Il venait de se rendre compte de l'endroit où il se trouvait. À n'en pas douter, c'était une des issues secrètes du château. Non seulement il allait dénicher le trésor de Coupe-et-Tranche, mais encore, par cette communication découverte, il pénétrerait, une belle nuit, dans le château avec ses compagnons, et trouverait à y rafler un joli butin. Voilà les deux coups qu'il comptait tirer d'une seule pierre.

À sa dixième marche montée, la tête du géant se heurta contre un obstacle que sa mèche lui permit d'examiner. C'était une dalle en pierre.

—À moins qu'elle ne soit chargée d'une montagne, j'arriverai bien à la soulever, pensa-t-il.
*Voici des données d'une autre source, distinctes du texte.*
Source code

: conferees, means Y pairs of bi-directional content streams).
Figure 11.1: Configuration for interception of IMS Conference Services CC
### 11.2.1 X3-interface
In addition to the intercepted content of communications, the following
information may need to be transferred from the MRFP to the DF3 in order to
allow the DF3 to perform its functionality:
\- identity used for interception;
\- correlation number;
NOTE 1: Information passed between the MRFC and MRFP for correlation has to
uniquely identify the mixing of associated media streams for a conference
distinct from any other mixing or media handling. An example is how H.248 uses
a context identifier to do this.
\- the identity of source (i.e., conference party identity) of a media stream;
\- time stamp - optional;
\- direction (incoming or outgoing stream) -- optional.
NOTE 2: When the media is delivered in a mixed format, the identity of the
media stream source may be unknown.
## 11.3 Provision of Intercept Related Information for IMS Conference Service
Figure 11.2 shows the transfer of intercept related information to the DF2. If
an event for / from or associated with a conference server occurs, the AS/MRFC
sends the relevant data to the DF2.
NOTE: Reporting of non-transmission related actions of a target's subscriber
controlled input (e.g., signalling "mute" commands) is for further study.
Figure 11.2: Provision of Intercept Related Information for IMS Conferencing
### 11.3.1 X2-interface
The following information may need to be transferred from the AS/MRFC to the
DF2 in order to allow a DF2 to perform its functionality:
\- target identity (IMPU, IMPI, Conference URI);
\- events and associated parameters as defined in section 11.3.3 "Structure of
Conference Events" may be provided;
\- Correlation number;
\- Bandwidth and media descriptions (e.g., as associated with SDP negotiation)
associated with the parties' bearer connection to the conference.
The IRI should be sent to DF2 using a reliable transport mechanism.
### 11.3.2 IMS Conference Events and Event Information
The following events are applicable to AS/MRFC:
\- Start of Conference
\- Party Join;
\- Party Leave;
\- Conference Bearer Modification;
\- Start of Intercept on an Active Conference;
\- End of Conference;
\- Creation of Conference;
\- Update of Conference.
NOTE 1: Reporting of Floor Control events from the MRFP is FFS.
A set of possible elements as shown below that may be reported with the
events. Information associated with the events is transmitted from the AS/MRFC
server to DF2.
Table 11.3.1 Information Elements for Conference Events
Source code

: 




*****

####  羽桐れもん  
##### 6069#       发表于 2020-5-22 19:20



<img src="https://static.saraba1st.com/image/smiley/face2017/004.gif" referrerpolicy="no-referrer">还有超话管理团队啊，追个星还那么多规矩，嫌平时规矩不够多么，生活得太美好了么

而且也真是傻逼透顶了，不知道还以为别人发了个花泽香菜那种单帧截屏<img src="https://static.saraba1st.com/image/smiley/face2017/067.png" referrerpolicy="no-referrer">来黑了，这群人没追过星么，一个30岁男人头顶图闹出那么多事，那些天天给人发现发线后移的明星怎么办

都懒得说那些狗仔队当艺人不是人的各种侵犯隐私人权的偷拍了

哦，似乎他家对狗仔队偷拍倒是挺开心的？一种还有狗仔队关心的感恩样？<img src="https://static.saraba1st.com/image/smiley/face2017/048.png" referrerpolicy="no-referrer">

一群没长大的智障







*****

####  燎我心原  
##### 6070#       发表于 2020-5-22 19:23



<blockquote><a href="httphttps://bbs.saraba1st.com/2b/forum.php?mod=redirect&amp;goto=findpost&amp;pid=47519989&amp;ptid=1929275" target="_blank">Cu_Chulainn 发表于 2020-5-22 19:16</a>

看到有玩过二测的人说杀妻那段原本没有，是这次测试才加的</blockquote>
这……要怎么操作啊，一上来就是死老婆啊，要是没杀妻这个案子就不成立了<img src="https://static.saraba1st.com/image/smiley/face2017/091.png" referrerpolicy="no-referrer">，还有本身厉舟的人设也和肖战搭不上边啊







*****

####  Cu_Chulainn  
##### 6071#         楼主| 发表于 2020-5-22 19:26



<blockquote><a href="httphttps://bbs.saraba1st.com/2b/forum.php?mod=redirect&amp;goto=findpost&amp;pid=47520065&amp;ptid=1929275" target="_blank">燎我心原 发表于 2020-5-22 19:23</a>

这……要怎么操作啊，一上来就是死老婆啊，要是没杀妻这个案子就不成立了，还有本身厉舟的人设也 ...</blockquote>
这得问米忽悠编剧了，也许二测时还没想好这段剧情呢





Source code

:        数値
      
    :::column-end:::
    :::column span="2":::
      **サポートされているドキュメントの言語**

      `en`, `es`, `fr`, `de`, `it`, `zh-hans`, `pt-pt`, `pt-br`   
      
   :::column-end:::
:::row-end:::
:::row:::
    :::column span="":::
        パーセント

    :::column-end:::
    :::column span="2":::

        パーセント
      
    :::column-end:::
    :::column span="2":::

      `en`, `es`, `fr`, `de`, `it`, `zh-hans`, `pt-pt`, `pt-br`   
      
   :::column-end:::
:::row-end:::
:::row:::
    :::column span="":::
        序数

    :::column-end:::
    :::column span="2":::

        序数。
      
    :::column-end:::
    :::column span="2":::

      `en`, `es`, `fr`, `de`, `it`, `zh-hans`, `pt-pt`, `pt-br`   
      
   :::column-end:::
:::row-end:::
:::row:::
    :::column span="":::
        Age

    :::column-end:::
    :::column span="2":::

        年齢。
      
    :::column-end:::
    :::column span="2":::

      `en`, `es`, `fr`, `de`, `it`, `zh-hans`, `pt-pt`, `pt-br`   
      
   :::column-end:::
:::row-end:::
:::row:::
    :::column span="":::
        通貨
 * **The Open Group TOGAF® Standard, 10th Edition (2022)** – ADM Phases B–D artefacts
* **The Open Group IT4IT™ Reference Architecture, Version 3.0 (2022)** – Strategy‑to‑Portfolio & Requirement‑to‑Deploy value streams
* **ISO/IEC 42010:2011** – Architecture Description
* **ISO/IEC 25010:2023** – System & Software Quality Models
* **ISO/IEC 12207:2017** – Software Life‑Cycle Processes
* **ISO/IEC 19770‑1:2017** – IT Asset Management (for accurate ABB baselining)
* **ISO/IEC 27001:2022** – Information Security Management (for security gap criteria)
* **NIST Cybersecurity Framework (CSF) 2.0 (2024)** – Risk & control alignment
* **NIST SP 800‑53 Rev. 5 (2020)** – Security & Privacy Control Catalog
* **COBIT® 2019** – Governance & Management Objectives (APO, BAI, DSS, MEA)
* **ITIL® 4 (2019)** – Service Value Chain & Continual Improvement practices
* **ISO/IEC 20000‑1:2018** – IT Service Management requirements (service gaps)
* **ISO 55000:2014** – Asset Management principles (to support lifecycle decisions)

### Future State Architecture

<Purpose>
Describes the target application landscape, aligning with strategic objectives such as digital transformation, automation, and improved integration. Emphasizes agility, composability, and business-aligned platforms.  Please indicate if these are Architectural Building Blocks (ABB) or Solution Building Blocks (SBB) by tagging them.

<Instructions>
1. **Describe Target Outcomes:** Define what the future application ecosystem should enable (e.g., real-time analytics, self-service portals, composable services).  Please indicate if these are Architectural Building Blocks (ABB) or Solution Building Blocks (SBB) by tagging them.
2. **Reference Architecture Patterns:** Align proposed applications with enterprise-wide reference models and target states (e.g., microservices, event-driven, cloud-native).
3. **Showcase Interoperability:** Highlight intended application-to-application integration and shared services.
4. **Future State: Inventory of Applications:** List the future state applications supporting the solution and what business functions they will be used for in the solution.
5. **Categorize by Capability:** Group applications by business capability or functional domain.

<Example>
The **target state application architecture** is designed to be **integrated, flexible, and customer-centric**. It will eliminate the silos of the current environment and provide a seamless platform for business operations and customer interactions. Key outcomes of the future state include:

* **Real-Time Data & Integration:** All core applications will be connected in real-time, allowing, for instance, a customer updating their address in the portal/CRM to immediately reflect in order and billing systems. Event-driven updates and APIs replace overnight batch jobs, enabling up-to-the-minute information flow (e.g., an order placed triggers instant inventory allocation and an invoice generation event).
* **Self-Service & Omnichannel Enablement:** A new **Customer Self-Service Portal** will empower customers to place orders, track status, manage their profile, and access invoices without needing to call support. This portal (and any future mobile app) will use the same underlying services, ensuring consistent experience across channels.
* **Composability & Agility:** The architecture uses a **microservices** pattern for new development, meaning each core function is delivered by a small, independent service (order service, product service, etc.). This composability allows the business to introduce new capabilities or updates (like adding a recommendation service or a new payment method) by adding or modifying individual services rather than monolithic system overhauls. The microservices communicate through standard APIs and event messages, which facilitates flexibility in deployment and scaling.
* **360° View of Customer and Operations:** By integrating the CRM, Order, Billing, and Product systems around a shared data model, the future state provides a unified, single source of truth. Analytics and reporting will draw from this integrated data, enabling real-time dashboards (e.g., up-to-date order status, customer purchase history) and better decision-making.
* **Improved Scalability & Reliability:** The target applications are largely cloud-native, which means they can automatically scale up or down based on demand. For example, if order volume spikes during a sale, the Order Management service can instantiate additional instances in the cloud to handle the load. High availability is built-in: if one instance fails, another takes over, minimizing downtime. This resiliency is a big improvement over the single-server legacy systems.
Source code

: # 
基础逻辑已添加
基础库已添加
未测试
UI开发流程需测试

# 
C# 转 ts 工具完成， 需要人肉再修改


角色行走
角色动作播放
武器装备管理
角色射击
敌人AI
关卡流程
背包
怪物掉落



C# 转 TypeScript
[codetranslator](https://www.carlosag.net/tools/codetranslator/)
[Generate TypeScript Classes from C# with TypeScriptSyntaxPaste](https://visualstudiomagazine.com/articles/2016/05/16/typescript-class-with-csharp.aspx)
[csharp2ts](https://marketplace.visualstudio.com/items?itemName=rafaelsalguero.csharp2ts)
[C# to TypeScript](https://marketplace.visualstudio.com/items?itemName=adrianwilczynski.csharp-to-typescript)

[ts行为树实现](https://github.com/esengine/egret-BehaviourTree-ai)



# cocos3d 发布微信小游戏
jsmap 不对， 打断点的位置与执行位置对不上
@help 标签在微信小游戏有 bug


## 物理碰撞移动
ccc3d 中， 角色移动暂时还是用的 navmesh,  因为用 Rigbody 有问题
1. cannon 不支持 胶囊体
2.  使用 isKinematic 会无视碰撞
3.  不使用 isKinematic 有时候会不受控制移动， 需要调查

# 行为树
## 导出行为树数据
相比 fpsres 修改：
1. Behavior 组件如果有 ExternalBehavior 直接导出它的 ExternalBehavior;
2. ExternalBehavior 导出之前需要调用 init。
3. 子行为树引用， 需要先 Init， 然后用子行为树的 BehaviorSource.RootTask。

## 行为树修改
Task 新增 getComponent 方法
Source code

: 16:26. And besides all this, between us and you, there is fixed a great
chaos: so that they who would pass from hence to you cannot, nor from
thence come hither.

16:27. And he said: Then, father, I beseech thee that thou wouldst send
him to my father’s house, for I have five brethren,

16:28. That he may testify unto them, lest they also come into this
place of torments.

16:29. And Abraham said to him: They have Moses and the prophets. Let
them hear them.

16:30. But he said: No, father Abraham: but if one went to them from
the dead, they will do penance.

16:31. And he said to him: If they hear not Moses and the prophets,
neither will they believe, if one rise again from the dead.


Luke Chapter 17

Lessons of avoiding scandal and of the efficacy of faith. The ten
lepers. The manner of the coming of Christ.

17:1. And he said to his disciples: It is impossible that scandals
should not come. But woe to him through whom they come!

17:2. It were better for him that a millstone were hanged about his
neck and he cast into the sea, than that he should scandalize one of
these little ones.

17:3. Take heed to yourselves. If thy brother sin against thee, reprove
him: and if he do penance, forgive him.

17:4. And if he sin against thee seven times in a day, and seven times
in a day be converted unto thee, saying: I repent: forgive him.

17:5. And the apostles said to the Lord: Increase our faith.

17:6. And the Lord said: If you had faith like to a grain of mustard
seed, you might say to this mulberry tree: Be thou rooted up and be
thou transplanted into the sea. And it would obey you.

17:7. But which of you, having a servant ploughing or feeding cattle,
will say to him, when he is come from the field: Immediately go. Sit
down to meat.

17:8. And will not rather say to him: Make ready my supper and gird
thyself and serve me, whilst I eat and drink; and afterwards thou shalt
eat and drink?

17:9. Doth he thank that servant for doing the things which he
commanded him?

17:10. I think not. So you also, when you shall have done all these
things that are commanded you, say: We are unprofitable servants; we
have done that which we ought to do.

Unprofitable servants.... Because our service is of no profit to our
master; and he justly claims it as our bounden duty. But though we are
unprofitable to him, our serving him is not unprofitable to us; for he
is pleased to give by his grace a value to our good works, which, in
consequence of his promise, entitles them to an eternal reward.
Il monta encore une marche, ce qui le contraignit à se ramasser sur ses jambes, appuya le haut de sa tête sous la dalle et, prenant ressort sur ses jarrets repliés, il se redressa par un effort puissant.

La dalle se souleva de ses feuillures en le couvrant d'une pluie de sable.

—Pas de chance! gronda le colosse, fort penaud quand, après avoir passé par l'ouverture, il reconnut l'endroit dans lequel il avait pénétré.

Il se trouvait dans une petite serre dont le sol était couvert d'une épaisse couche de sable qui, étendu sur la dalle, en cachait l'existence.

Dame! oui, il était volé, le Beau-François qui, après avoir compté déboucher dans une cave du château, n'était arrivé qu'à pénétrer dans le parc dans lequel s'ouvrait la serre.

Mais sa mauvaise humeur se dissipa vite au souvenir que le couloir souterrain bifurquait en deux galeries; il avait pris la mauvaise, voilà tout. L'autre, par laquelle il allait tenter l'aventure, le conduirait infailliblement à bon port, c'est-à-dire sous le château.